Eczema is a horrible ailment and you have my every sympathy Dan. I don't have it but from seeing the poor baby trying to claw his skin off I can imagine how awful it must feel.

DanB99 Sun 02-Nov-08 16:35:39

You need to stick with something like Ecover for a few washes. When I washed my clothes with Fairy Non-bio liquid and had the problem, it took a good few washes with Ecover to remove the allergen from my clothes.

In my experience, once there is broken skin and a rash, I usually have to blast it once or twice with the steroid cream to get rid. But be very careful with the moisturisers, because, unless you get the right one, you'll only make the problem worse again.

Incidentally, I've been putting steroid cream on my skin for about 35 years (much less often nowadays, because I found the MSG problem) and my skin is ok really, a little bit thin on my hands, but not too bad.

Also fresh flare ups will definitely occur if there's something in the diet causing the reaction. I'm afraid you'll just have to keep treating it with the steroid. Make sure it's the Ointment rather than the cream though.

Good luck. Dan.

mymblemummy Sun 02-Nov-08 22:41:23

Thank you again Dan. I'll definitely run the nappies through the wash a few times before using them again. Coincidentally, the washing machine just died so I'm hoping the replacement will be more efficient at rinsing out detergent.

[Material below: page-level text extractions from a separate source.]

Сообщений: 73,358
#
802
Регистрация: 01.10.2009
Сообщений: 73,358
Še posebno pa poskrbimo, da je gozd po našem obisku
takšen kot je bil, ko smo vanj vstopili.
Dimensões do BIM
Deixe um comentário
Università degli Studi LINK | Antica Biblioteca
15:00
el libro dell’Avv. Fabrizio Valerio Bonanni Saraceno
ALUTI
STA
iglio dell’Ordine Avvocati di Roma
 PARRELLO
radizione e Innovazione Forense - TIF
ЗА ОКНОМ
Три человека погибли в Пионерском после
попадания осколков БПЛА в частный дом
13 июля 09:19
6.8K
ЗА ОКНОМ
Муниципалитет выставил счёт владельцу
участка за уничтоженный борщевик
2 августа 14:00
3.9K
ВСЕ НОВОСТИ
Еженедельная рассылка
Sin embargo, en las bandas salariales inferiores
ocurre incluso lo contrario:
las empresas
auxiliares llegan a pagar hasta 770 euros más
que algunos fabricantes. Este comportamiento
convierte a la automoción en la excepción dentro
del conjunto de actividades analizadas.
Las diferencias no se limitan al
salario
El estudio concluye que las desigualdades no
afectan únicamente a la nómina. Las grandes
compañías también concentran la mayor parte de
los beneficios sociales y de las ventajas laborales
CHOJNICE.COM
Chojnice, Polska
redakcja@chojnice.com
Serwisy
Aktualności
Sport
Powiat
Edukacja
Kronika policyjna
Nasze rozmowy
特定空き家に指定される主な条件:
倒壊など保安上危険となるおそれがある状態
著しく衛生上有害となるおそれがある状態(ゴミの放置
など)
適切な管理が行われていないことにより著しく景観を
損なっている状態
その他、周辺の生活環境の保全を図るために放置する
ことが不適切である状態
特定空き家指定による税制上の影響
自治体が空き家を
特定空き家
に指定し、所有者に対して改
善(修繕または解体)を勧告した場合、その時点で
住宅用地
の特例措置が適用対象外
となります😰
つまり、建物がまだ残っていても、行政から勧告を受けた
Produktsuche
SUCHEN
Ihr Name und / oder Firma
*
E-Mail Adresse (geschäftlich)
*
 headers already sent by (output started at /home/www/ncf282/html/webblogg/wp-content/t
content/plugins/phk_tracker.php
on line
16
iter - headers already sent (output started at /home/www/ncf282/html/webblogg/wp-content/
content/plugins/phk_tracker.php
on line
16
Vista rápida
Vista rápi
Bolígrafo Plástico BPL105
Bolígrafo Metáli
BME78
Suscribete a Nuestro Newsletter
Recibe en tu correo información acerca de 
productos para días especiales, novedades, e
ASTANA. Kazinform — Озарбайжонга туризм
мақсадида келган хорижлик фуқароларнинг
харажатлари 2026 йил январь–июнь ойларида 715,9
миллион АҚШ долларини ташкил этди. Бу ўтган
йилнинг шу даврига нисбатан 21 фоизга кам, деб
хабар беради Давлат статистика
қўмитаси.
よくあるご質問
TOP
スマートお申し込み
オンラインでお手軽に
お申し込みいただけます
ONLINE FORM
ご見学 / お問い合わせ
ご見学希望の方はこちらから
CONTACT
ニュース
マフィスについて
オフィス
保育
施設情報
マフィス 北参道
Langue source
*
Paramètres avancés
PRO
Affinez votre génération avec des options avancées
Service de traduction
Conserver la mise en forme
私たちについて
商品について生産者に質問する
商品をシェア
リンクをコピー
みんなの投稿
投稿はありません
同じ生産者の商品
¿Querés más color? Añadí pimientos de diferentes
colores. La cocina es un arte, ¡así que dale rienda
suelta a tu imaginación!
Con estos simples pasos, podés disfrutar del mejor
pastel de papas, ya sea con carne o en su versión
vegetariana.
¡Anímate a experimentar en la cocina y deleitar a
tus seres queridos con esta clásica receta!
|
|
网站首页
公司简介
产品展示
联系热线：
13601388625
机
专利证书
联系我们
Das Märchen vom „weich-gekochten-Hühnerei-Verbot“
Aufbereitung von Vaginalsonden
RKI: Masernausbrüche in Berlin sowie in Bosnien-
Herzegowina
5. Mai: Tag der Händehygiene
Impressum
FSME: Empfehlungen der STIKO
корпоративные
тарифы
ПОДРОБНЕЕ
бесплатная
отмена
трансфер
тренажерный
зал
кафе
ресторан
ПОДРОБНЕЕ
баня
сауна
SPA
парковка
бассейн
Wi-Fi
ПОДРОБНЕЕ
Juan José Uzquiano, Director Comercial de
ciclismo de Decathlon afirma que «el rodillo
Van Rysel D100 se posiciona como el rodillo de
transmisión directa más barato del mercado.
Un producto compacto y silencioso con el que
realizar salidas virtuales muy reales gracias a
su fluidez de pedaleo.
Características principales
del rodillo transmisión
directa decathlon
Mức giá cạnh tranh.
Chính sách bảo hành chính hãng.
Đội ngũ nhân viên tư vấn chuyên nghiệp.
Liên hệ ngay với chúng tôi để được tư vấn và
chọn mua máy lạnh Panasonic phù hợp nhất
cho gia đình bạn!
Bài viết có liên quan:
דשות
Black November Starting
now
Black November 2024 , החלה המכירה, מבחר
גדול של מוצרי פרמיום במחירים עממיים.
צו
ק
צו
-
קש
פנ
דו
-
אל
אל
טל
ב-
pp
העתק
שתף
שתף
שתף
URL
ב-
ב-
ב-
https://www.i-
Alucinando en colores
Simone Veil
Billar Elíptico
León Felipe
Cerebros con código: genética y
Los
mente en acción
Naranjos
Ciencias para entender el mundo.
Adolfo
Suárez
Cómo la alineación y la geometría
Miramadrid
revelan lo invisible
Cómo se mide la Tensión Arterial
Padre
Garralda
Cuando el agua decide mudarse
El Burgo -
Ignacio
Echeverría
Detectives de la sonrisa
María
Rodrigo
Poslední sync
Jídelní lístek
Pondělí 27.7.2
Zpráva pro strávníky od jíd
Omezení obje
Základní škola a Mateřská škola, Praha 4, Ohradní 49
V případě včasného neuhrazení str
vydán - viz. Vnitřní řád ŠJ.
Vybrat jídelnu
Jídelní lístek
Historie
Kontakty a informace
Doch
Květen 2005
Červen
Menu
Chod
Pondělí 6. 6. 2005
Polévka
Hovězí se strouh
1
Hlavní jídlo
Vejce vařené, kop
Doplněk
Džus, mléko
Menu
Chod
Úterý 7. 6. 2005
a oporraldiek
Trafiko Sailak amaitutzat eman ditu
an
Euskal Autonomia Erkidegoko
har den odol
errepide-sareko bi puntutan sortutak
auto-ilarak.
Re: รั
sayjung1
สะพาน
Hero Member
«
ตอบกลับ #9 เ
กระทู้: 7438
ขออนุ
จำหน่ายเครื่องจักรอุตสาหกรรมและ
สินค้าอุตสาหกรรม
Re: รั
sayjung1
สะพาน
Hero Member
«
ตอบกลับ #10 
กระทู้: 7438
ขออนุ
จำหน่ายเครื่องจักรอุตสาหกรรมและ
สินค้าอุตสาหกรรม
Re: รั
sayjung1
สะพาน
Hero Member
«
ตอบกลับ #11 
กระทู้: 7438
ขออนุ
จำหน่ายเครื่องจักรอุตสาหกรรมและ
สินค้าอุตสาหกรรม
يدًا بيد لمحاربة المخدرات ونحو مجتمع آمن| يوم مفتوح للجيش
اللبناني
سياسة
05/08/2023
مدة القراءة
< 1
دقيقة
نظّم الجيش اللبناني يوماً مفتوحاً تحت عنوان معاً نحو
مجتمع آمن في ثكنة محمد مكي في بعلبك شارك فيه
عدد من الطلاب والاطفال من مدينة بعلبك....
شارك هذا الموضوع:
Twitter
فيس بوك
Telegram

natasha15 Sat 10-Oct-09 13:52:23

my daughter is three and to cut a long story short,when she was approx 18mts she suffered, firstly from a few dry patches, which then developed into full blown eczema, then followed by allergic reations a few months after. Been to doc tried a variety of creams and medicines, none worked, they worked initially, but as soon as you stop using them, it came back with evengance! Im sure theres other mums out there who know what im talking about! Endless nights of crying, itching and tantrums, joy! Then she had a very severe reaction to egg and now has an anapen. That was the last straw, went to a homeopath and now there treating her, its been a long road, but I finally feel that now we are getting somewhere and that there is a light at the end of the tunnel. She still has eczema, but nothing like as bad, the allergic reactions dont seem as severe and certainly not immediate like before. I dread to think where we'd be now if we were still seeing the doctor, we were up and down the hospital all the time when we were seeing the doctors, havent been to the hospital once since she's been seeing the homeopath!!! Doctors suppress the problem, but homeopaths work from the inside out, they eventually cure the problem. Hope this info has been useful! I truely was at my wits end!!